- _WHAT THE EXERCISE ASKS_
Output each line of the material below verbatim, preserving its characters and order.

- _SUPPLIED DATA_

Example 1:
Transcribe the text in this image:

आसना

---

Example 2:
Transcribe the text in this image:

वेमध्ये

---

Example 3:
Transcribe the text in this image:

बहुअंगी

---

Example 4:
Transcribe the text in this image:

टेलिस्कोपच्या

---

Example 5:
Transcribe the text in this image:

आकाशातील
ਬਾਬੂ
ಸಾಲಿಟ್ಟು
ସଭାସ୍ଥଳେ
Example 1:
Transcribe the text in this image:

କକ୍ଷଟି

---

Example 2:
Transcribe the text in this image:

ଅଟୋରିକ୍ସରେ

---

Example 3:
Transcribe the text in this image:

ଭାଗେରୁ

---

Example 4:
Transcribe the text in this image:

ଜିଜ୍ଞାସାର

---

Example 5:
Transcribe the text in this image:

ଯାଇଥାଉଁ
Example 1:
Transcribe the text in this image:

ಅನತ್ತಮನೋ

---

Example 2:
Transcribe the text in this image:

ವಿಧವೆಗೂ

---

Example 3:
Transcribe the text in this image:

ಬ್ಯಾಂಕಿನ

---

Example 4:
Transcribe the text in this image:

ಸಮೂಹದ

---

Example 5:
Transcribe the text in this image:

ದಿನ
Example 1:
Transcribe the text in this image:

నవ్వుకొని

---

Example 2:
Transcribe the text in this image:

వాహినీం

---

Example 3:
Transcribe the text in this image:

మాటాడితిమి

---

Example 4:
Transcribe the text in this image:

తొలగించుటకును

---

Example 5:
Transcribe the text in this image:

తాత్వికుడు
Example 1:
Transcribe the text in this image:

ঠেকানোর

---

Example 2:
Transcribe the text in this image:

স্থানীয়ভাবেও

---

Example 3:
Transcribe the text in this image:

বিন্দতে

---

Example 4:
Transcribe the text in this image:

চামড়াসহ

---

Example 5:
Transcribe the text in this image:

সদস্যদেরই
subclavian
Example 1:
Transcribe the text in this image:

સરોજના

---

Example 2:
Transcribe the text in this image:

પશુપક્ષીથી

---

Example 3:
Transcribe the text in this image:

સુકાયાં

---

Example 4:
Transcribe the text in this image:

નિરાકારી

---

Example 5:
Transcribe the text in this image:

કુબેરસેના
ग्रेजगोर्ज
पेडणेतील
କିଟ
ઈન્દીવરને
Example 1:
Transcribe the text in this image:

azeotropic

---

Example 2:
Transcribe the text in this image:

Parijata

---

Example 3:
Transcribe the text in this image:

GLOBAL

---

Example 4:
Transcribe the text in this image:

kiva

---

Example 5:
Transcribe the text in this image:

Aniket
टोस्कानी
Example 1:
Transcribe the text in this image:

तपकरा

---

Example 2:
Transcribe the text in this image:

- _WRITTEN SOLUTION_
Example 1:
Transcribe the text in this image:

आसना

---

Example 2:
Transcribe the text in this image:

वेमध्ये

---

Example 3:
Transcribe the text in this image:

बहुअंगी

---

Example 4:
Transcribe the text in this image:

टेलिस्कोपच्या

---

Example 5:
Transcribe the text in this image:

आकाशातील
ਬਾਬੂ
ಸಾಲಿಟ್ಟು
ସଭାସ୍ଥଳେ
Example 1:
Transcribe the text in this image:

କକ୍ଷଟି

---

Example 2:
Transcribe the text in this image:

ଅଟୋରିକ୍ସରେ

---

Example 3:
Transcribe the text in this image:

ଭାଗେରୁ

---

Example 4:
Transcribe the text in this image:

ଜିଜ୍ଞାସାର

---

Example 5:
Transcribe the text in this image:

ଯାଇଥାଉଁ
Example 1:
Transcribe the text in this image:

ಅನತ್ತಮನೋ

---

Example 2:
Transcribe the text in this image:

ವಿಧವೆಗೂ

---

Example 3:
Transcribe the text in this image:

ಬ್ಯಾಂಕಿನ

---

Example 4:
Transcribe the text in this image:

ಸಮೂಹದ

---

Example 5:
Transcribe the text in this image:

ದಿನ
Example 1:
Transcribe the text in this image:

నవ్వుకొని

---

Example 2:
Transcribe the text in this image:

వాహినీం

---

Example 3:
Transcribe the text in this image:

మాటాడితిమి

---

Example 4:
Transcribe the text in this image:

తొలగించుటకును

---

Example 5:
Transcribe the text in this image:

తాత్వికుడు
Example 1:
Transcribe the text in this image:

ঠেকানোর

---

Example 2:
Transcribe the text in this image:

স্থানীয়ভাবেও

---

Example 3:
Transcribe the text in this image:

বিন্দতে

---

Example 4:
Transcribe the text in this image:

চামড়াসহ

---

Example 5:
Transcribe the text in this image:

সদস্যদেরই
subclavian
Example 1:
Transcribe the text in this image:

સરોજના

---

Example 2:
Transcribe the text in this image:

પશુપક્ષીથી

---

Example 3:
Transcribe the text in this image:

સુકાયાં

---

Example 4:
Transcribe the text in this image:

નિરાકારી

---

Example 5:
Transcribe the text in this image:

કુબેરસેના
ग्रेजगोर्ज
पेडणेतील
କିଟ
ઈન્દીવરને
Example 1:
Transcribe the text in this image:

azeotropic

---

Example 2:
Transcribe the text in this image:

Parijata

---

Example 3:
Transcribe the text in this image:

GLOBAL

---

Example 4:
Transcribe the text in this image:

kiva

---

Example 5:
Transcribe the text in this image:

Aniket
टोस्कानी
Example 1:
Transcribe the text in this image:

तपकरा

---

Example 2:
Transcribe the text in this image:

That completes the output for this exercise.